Bu tür maçları hocasının koltuğu sallantıda olan takım kaybeder. Öyle de oldu.

Başakşehir maçında Mehmet Hoca emeklilik dilekçesini verdikten sonra iş yerine spor olsun diye gelen emekli memurlar gibiydi. 88. dakikada oyun 2-0 olduktan sonra oyuncu değiştirmek aklına gelmişti.

Bence bu maçtan önce gönderilmesi doğru olurdu. Maça hocasız çıksaydık kazanma ihtimalimiz yüksekti.

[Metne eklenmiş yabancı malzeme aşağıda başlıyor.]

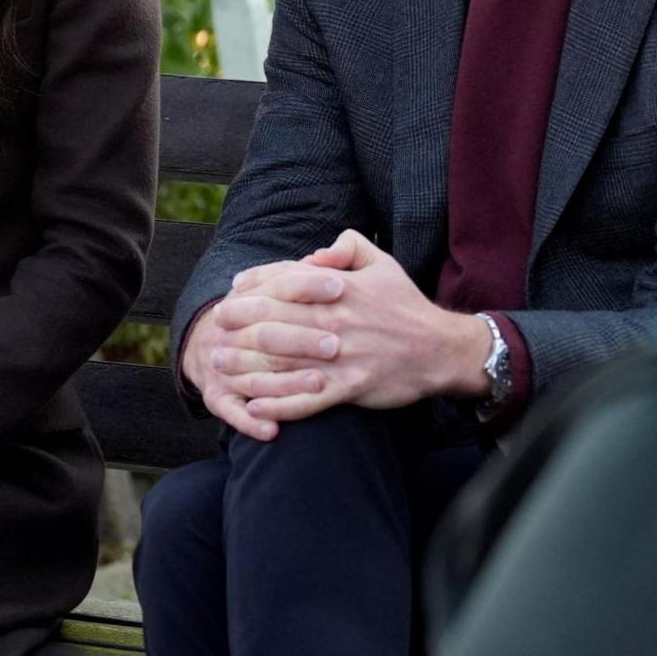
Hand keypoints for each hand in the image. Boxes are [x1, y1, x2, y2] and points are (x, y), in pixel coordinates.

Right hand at [181, 281, 331, 443]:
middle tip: (336, 345)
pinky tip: (273, 431)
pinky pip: (233, 412)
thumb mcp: (273, 286)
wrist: (208, 344)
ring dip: (286, 383)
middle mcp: (232, 333)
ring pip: (254, 377)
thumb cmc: (262, 314)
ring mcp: (223, 367)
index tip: (341, 286)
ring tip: (320, 384)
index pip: (279, 285)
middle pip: (267, 334)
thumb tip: (326, 257)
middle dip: (301, 339)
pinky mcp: (218, 397)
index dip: (309, 284)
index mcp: (248, 300)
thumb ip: (301, 272)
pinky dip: (251, 422)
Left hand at [218, 230, 491, 430]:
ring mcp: (342, 357)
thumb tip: (314, 252)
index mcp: (342, 290)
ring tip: (220, 366)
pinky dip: (279, 405)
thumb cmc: (407, 306)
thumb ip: (349, 247)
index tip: (232, 293)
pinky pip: (307, 399)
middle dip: (240, 324)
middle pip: (276, 322)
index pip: (287, 284)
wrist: (441, 350)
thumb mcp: (383, 264)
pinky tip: (253, 407)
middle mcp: (338, 321)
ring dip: (247, 365)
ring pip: (284, 362)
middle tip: (215, 327)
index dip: (255, 287)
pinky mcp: (350, 388)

Hayati bir maça sağ bekte ilk kez Spelman'ı deneyerek çıktı. Yasin'in karşısına Tomiç'i oyuna almak kadar büyük hata. Spelman'dan bek olur mu? Olmadı.

Mutlak kazanmamız gereken maça orta sahada Doğa ve Skulasson'la başladı. Bu ikisinden birinin bile oynaması el freni etkisi yaparken ikisini kaldırabilmek için yanlarında Messi'yi oynatmak lazım. İrfan'a da yakın markaj uygulanınca bırakın forvete top taşımayı, pas bile yapamadık.

Kısaca Mehmet Hoca maçın başında kendini oyundan attırıp takımını sabote eden bir futbolcu kadar takımımıza zarar verdi. Yolu açık olsun. Umarım bundan sonra çalıştıracağı takımlarda daha başarılı olur.

Her büyük zararda ufak kazançlar vardır. Artık devre arasında iyi bir kaleci, iyi bir oyun kurucu, iyi bir sol açık almak farz oldu. Kesenin ağzı açılacak ve gerekli transferler yapılacaktır.

Takımımıza gelirse büyük mutluluk duyacağım hocalar Ersun Hoca gelmeyeceğine göre Hamza Hamzaoğlu veya Metin Tekin'dir.